2. Cut butter into 1-inch cubes, and place in the freezer for 10-20 minutes, or until very cold.
3. In a food processor, add the flour, sugar, and salt and process until combined. Add the butter and pulse until the mixture resembles coarse meal, about 15 seconds.
4. Turn machine on and pour in the ice water through the feed tube in a slow, steady stream. Process until the dough just holds together when pinched. If necessary, add more water. Processing should not take more than 30 seconds.

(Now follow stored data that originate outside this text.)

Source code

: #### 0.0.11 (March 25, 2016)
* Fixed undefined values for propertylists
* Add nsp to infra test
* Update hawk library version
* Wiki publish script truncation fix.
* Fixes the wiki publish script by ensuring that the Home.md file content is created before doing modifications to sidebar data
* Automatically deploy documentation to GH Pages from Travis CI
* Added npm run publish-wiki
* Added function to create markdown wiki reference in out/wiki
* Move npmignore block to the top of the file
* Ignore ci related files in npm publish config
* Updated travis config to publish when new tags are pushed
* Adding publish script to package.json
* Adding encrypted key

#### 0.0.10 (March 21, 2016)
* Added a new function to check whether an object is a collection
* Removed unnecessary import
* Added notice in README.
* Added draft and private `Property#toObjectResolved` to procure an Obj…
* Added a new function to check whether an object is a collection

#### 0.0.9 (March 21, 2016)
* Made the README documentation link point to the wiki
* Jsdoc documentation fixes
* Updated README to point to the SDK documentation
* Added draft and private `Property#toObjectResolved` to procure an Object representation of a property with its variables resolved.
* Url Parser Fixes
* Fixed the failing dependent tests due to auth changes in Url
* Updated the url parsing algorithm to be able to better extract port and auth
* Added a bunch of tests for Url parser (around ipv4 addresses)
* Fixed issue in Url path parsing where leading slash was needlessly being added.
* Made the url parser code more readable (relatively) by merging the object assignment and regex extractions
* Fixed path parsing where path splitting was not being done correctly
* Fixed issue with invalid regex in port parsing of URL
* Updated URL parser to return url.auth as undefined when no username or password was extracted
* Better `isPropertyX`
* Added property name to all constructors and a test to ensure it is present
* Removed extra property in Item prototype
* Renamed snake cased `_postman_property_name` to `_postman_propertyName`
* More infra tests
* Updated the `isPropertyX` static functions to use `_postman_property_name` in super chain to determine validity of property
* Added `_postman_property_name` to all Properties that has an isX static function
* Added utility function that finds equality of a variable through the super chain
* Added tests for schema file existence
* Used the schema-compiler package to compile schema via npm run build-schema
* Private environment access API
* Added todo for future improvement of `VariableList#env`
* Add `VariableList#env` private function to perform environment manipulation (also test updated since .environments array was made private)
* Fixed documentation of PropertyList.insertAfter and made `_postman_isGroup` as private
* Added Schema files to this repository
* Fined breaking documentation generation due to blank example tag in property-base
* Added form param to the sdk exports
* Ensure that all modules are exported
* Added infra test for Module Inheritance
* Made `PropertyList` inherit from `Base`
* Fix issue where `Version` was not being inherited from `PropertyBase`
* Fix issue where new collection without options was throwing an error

5. Turn the dough out onto a floured work surface and gather it into a ball and press together until dough holds its shape. Flatten into a 6-inch disk, cover with plastic wrap and refrigerate for an hour or up to 24 hours.
6. After the dough has chilled, place it onto a lightly floured work surface. Roll the dough into a 12-inch circle. To prevent it from sticking and to ensure uniform thickness, keep lifting it and turning it a quarter turn as you roll. Always roll from the center of the dough outward.

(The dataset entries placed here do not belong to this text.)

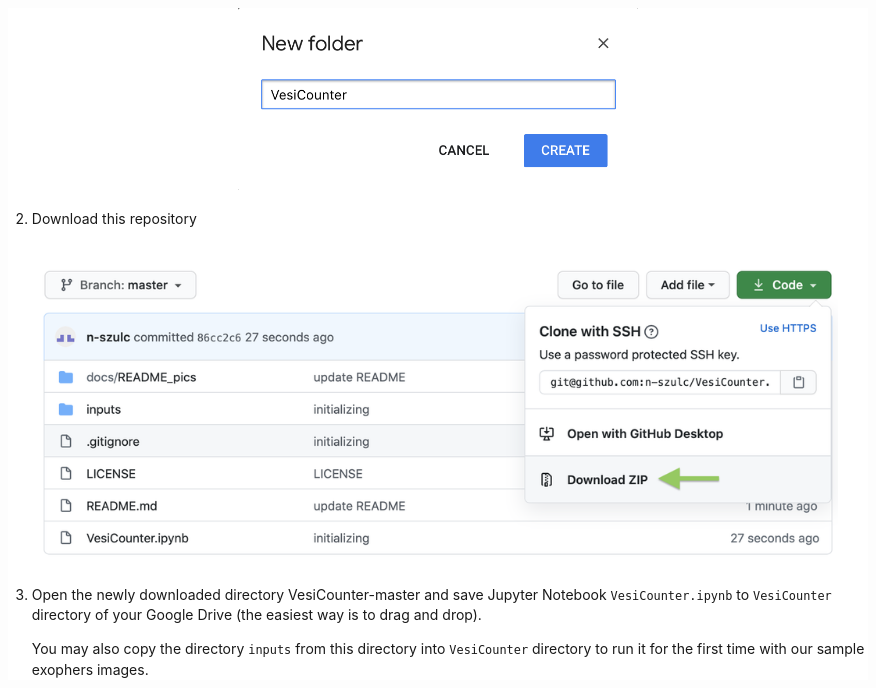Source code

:</p>

<p align="center">
<img src="docs/README_pics/install_2.png" width="400" />
</p>

2. Download this repository

<p align="center">
<img src="docs/README_pics/repo_download.png" width="800" />
</p>

3. Open the newly downloaded directory VesiCounter-master and save Jupyter Notebook `VesiCounter.ipynb` to `VesiCounter` directory of your Google Drive (the easiest way is to drag and drop).

   You may also copy the directory `inputs` from this directory into `VesiCounter` directory to run it for the first time with our sample exophers images.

7. Fold the dough in half, and transfer to a 9-inch pie pan. Unfold and press firmly into the sides of the pan. Tuck overhanging dough under itself, and then crimp as desired.
8. Cover and freeze for 30 minutes.
9. Line dough with parchment and fill with pie weights or dry beans. Bake for 15-20 minutes in preheated oven until lightly golden. Remove and let cool. Remove beans or weights and parchment once cool.
10. Make the filling: Heat oven to 350°F.
11. Add brown sugar to bowl. Break apart any clumps with a whisk or by hand. Whisk in eggs, and then pumpkin puree, heavy cream, and vanilla. Add spices, salt and lemon and whisk until uniform and smooth.
12. Pour into prepared, blind-baked pie crust. Cover edges of crust with tin foil. Bake in preheated oven for 25 minutes, remove foil and then bake for 15-20 minutes longer until center is set.
13. Make the cinnamon fluff: Beat egg white, corn syrup, and salt in the bowl of a stand mixer on high speed until mixture is thick and doubled in volume, about 5 minutes.
14. Turn machine off and add confectioners' sugar and cinnamon. Turn mixer to low and mix until just combined. Add vanilla and increase speed to high and beat for 2-3 more minutes, until fully incorporated.
15. Using a scoop or a spoon, top center of the cooled pie with fluff. Smooth with a mini offset spatula or spoon, leaving a 1/2-inch of the pumpkin pie visible around the edges. Using a torch, burn the top of the fluff so that it is mostly black. Serve immediately.